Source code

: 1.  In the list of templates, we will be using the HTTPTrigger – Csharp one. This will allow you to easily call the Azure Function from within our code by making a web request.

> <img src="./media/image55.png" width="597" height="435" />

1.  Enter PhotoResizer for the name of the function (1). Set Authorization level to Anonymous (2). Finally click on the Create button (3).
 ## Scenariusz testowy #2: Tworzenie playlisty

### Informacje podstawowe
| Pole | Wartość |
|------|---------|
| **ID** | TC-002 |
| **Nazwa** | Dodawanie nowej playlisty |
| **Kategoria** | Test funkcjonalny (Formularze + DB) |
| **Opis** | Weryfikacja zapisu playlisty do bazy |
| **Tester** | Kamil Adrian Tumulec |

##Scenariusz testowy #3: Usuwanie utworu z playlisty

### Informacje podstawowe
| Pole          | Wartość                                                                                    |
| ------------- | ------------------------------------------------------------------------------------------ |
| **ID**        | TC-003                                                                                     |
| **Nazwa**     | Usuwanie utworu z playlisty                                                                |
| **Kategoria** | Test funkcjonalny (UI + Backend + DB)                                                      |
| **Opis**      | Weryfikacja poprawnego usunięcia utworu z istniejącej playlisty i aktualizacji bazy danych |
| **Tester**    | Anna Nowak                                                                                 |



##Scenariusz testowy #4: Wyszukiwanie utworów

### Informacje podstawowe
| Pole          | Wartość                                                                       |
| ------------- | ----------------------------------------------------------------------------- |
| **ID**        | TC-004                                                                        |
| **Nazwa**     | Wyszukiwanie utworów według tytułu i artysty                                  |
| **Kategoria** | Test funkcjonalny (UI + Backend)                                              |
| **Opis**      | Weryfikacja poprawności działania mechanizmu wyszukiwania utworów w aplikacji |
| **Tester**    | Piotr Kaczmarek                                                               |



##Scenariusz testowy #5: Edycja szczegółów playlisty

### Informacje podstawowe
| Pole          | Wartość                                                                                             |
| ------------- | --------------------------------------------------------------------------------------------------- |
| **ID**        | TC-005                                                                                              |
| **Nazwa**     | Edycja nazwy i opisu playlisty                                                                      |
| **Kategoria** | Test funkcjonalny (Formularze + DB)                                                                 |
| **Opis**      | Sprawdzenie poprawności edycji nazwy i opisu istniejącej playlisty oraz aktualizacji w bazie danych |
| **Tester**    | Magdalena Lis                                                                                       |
+--
● **Try it**
Your answer should be the whole listing above, repeated exactly as it appears.

● **Solution**
Source code

: 1.  In the list of templates, we will be using the HTTPTrigger – Csharp one. This will allow you to easily call the Azure Function from within our code by making a web request.

> <img src="./media/image55.png" width="597" height="435" />

1.  Enter PhotoResizer for the name of the function (1). Set Authorization level to Anonymous (2). Finally click on the Create button (3).
 ## Scenariusz testowy #2: Tworzenie playlisty

### Informacje podstawowe
| Pole | Wartość |
|------|---------|
| **ID** | TC-002 |
| **Nazwa** | Dodawanie nowej playlisty |
| **Kategoria** | Test funkcjonalny (Formularze + DB) |
| **Opis** | Weryfikacja zapisu playlisty do bazy |
| **Tester** | Kamil Adrian Tumulec |

##Scenariusz testowy #3: Usuwanie utworu z playlisty

### Informacje podstawowe
| Pole          | Wartość                                                                                    |
| ------------- | ------------------------------------------------------------------------------------------ |
| **ID**        | TC-003                                                                                     |
| **Nazwa**     | Usuwanie utworu z playlisty                                                                |
| **Kategoria** | Test funkcjonalny (UI + Backend + DB)                                                      |
| **Opis**      | Weryfikacja poprawnego usunięcia utworu z istniejącej playlisty i aktualizacji bazy danych |
| **Tester**    | Anna Nowak                                                                                 |



##Scenariusz testowy #4: Wyszukiwanie utworów

### Informacje podstawowe
| Pole          | Wartość                                                                       |
| ------------- | ----------------------------------------------------------------------------- |
| **ID**        | TC-004                                                                        |
| **Nazwa**     | Wyszukiwanie utworów według tytułu i artysty                                  |
| **Kategoria** | Test funkcjonalny (UI + Backend)                                              |
| **Opis**      | Weryfikacja poprawności działania mechanizmu wyszukiwania utworów w aplikacji |
| **Tester**    | Piotr Kaczmarek                                                               |



##Scenariusz testowy #5: Edycja szczegółów playlisty

### Informacje podstawowe
| Pole          | Wartość                                                                                             |
| ------------- | --------------------------------------------------------------------------------------------------- |
| **ID**        | TC-005                                                                                              |
| **Nazwa**     | Edycja nazwy i opisu playlisty                                                                      |
| **Kategoria** | Test funkcjonalny (Formularze + DB)                                                                 |
| **Opis**      | Sprawdzenie poprawności edycji nazwy i opisu istniejącej playlisty oraz aktualizacji w bazie danych |
| **Tester**    | Magdalena Lis                                                                                       |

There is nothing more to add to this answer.